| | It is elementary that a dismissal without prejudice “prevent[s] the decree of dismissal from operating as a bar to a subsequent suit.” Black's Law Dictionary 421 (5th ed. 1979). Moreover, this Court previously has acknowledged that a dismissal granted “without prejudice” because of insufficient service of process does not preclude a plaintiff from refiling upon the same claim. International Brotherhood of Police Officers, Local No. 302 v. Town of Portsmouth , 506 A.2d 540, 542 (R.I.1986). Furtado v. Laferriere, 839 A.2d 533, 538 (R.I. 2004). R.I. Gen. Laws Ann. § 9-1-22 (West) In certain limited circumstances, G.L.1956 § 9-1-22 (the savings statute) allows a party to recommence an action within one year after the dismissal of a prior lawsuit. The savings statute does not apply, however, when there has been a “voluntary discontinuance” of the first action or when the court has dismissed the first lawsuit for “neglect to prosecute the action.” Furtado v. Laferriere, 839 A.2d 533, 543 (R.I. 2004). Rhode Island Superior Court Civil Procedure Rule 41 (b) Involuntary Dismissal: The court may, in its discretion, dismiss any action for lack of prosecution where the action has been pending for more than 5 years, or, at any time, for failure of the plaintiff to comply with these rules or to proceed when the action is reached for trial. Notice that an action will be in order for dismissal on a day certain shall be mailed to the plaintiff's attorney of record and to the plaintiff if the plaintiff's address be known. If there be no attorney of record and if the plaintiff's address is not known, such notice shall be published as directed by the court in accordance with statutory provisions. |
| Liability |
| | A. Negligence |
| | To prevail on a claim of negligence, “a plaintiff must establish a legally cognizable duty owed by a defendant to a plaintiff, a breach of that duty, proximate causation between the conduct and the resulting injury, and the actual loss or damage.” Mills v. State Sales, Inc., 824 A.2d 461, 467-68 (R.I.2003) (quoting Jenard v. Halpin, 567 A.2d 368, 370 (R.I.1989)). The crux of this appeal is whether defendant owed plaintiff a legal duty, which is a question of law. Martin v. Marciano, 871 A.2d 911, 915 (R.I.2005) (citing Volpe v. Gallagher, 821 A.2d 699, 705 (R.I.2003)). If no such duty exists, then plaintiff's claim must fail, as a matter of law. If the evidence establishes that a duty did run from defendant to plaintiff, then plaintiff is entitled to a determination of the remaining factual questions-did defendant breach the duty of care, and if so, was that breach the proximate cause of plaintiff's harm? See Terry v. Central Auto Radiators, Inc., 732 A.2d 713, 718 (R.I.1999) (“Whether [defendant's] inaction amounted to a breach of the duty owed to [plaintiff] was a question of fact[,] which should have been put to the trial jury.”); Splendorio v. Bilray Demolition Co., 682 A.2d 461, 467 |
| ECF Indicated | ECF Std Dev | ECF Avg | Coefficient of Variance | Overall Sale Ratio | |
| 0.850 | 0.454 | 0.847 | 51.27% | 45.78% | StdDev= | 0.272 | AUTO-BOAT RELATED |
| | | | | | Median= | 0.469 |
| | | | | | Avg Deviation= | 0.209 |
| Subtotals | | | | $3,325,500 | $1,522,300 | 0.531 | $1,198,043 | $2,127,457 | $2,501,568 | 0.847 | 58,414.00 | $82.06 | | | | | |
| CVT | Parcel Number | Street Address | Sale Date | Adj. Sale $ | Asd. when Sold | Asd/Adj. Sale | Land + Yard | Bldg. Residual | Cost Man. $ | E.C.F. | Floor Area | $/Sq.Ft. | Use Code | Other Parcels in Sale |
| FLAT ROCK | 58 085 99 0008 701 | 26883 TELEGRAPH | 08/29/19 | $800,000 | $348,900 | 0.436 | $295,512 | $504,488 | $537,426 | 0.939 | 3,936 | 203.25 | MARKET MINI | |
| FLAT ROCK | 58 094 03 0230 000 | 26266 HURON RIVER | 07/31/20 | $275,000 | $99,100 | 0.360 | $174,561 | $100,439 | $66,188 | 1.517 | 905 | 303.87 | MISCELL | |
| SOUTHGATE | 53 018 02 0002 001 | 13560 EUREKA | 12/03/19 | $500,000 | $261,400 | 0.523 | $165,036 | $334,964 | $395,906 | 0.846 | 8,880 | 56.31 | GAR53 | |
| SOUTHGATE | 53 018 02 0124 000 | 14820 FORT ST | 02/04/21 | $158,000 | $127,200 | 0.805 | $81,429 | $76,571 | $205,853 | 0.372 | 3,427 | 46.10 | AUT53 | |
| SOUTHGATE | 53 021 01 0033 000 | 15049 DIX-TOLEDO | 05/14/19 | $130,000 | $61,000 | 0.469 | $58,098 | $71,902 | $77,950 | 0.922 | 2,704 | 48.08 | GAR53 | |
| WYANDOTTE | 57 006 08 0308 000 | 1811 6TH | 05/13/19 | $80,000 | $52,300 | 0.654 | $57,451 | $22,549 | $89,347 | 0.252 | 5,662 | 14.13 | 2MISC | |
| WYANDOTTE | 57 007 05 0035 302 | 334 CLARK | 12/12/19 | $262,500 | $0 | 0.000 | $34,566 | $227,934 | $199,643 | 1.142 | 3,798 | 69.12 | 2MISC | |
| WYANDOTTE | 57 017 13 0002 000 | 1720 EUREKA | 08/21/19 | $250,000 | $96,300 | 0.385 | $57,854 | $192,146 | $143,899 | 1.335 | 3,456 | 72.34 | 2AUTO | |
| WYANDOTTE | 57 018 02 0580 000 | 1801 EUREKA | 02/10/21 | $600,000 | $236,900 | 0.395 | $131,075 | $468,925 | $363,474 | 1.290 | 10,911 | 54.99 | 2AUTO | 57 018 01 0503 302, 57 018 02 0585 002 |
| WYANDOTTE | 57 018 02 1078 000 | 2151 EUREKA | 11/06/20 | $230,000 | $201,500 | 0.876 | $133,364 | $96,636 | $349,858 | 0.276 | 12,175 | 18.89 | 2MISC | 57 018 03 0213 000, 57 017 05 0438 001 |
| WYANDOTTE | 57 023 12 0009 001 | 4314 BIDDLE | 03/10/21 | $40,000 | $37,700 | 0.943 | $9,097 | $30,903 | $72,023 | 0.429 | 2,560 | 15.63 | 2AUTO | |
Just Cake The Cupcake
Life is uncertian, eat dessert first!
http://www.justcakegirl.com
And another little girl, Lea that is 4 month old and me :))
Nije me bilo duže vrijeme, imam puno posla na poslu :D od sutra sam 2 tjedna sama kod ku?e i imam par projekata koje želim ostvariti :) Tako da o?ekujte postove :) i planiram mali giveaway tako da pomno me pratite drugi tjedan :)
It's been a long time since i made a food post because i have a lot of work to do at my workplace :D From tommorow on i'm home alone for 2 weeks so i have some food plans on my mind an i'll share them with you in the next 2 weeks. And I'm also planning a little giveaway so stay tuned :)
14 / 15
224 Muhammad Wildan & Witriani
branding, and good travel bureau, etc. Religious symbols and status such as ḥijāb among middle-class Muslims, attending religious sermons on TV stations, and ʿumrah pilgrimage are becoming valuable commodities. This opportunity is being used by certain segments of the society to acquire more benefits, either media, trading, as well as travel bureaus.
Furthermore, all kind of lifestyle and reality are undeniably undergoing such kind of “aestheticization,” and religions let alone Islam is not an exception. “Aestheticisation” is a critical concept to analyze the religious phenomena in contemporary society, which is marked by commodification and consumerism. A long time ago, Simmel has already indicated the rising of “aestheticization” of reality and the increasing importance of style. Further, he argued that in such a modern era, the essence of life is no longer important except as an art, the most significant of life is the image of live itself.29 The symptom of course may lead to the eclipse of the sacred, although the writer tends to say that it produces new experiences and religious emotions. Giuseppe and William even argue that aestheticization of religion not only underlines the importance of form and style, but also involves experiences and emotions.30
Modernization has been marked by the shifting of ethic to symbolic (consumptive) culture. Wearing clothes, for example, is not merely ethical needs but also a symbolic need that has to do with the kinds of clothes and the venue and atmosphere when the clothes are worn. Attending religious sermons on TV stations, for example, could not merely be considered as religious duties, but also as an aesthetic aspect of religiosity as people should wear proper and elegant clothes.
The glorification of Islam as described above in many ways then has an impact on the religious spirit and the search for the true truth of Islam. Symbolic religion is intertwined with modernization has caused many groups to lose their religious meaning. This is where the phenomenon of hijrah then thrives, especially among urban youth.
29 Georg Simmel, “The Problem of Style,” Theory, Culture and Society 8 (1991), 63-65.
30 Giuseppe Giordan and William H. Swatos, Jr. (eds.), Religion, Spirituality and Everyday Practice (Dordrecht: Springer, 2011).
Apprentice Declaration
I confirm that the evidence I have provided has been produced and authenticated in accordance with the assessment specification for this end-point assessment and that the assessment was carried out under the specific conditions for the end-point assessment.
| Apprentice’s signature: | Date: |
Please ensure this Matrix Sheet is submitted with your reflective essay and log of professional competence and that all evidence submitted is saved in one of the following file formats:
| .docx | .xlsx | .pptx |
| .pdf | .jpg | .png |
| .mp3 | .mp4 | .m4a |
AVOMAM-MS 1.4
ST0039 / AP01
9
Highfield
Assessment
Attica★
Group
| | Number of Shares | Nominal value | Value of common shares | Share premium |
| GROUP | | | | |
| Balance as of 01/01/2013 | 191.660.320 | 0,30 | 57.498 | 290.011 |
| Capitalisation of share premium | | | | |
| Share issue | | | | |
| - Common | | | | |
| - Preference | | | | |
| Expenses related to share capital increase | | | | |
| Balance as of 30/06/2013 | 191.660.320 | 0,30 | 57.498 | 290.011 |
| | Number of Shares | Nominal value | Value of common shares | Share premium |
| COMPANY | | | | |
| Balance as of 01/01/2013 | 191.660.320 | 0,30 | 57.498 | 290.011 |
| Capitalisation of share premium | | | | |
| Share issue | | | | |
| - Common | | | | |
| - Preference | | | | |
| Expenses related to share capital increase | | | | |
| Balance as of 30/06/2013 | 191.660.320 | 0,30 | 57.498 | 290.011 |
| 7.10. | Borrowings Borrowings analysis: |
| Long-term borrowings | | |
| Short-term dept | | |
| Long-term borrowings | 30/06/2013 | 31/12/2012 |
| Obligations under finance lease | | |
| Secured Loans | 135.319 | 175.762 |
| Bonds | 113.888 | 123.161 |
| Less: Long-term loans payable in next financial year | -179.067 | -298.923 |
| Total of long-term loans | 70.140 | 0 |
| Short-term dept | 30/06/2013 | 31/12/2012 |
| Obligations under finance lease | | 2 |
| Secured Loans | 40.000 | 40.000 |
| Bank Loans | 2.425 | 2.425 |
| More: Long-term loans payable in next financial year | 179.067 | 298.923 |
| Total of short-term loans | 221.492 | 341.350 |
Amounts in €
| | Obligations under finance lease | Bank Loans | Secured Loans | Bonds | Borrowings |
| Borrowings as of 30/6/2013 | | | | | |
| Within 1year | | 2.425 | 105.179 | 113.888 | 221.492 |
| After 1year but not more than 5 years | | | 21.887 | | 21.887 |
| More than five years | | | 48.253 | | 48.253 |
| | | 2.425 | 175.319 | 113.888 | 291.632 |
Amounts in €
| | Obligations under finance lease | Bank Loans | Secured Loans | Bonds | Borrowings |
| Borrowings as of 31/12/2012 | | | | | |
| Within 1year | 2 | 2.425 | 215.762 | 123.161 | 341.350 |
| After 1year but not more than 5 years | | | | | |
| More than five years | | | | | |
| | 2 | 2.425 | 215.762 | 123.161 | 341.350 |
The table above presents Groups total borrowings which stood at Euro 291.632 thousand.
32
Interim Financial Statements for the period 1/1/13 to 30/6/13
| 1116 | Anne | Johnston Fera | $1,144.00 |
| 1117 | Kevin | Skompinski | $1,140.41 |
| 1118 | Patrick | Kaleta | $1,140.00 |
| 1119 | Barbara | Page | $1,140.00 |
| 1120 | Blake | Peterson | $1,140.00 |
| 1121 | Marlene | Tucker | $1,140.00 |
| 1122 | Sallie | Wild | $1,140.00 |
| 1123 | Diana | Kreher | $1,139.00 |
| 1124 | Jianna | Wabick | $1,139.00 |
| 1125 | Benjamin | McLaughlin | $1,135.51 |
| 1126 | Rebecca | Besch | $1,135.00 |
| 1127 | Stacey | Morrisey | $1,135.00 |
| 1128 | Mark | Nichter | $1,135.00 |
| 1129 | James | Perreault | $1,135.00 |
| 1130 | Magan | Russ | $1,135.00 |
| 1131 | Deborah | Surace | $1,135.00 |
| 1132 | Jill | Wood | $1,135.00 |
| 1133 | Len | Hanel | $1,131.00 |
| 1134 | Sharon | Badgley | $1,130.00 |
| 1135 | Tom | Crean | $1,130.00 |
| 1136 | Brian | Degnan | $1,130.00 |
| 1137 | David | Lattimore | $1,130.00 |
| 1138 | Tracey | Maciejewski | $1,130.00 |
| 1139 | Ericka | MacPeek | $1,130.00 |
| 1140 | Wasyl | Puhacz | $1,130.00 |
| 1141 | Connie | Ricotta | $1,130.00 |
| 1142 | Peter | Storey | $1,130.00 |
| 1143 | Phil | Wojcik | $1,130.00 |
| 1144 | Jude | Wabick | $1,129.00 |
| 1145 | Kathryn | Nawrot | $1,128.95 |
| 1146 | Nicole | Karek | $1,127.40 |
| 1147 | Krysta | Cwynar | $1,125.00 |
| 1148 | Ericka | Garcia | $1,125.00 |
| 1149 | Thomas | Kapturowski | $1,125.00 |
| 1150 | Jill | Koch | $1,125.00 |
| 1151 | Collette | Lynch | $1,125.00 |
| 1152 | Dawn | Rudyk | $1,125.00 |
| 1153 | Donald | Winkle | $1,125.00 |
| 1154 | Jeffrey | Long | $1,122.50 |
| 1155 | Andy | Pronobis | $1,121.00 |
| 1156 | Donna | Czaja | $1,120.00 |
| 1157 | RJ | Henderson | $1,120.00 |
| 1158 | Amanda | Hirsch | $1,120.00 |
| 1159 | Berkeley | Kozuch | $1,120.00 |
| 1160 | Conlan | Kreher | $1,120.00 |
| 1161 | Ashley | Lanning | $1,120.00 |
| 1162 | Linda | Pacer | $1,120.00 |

**WHAT IS NEEDED**
Once the line with "MARKET MINI | |" is found in the records above, print exactly that line and every line after it through the line with "46.10 | AUT53 | |".

**SOLUTION TO THE PROBLEM**
| FLAT ROCK | 58 085 99 0008 701 | 26883 TELEGRAPH | 08/29/19 | $800,000 | $348,900 | 0.436 | $295,512 | $504,488 | $537,426 | 0.939 | 3,936 | 203.25 | MARKET MINI | |
| FLAT ROCK | 58 094 03 0230 000 | 26266 HURON RIVER | 07/31/20 | $275,000 | $99,100 | 0.360 | $174,561 | $100,439 | $66,188 | 1.517 | 905 | 303.87 | MISCELL | |
| SOUTHGATE | 53 018 02 0002 001 | 13560 EUREKA | 12/03/19 | $500,000 | $261,400 | 0.523 | $165,036 | $334,964 | $395,906 | 0.846 | 8,880 | 56.31 | GAR53 | |
| SOUTHGATE | 53 018 02 0124 000 | 14820 FORT ST | 02/04/21 | $158,000 | $127,200 | 0.805 | $81,429 | $76,571 | $205,853 | 0.372 | 3,427 | 46.10 | AUT53 | |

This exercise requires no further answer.